Prompt: Identify all lines below that hold "orașului" and collect them.

Source data:
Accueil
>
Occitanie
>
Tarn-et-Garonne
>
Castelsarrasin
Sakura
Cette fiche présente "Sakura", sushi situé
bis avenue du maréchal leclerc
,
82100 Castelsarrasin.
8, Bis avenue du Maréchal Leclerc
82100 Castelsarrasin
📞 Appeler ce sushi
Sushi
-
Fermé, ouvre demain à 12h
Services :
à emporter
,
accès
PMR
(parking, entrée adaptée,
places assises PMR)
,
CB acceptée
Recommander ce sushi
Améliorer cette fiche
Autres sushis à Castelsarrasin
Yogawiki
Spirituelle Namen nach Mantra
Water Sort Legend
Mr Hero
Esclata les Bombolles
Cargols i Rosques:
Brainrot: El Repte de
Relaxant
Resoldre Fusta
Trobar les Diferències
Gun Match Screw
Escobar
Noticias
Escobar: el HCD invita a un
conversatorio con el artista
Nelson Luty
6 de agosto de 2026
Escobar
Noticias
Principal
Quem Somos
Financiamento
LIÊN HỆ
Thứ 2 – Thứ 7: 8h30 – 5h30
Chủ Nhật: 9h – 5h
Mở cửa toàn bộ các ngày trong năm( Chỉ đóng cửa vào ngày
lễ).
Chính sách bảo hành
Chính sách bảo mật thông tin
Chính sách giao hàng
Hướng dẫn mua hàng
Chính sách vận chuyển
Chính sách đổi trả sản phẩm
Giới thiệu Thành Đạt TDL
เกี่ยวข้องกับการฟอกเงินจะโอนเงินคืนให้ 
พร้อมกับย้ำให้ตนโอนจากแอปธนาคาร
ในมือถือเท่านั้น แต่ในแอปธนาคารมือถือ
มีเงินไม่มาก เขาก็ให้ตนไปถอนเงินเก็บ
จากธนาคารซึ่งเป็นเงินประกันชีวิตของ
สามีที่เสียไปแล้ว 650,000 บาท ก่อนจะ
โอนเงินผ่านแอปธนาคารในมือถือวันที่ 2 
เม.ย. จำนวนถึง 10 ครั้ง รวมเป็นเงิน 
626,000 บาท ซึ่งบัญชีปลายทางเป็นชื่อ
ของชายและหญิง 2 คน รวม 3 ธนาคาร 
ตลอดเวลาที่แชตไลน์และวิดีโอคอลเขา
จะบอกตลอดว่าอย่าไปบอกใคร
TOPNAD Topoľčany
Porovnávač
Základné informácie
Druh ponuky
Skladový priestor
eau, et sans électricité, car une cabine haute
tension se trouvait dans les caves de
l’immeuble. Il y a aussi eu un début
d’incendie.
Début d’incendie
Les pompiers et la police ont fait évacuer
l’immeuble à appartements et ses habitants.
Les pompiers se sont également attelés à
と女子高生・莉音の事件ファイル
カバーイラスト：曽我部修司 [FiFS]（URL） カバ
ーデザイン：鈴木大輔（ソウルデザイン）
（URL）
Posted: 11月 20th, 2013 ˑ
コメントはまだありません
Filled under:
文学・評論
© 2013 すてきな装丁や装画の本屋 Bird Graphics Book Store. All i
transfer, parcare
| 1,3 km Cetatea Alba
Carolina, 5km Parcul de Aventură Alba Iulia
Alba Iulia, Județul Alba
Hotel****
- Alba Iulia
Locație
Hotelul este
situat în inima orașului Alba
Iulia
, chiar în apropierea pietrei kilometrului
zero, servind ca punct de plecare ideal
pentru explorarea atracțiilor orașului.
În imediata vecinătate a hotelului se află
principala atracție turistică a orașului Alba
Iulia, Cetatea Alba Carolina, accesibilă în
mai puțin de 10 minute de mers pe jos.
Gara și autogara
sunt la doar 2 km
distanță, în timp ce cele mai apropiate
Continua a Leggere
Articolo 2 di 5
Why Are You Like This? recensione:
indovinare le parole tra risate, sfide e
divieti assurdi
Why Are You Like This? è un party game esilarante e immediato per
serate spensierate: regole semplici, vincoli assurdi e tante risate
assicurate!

Exercise output:
situat în inima orașului Alba
pentru explorarea atracțiilor orașului.
principala atracție turistică a orașului Alba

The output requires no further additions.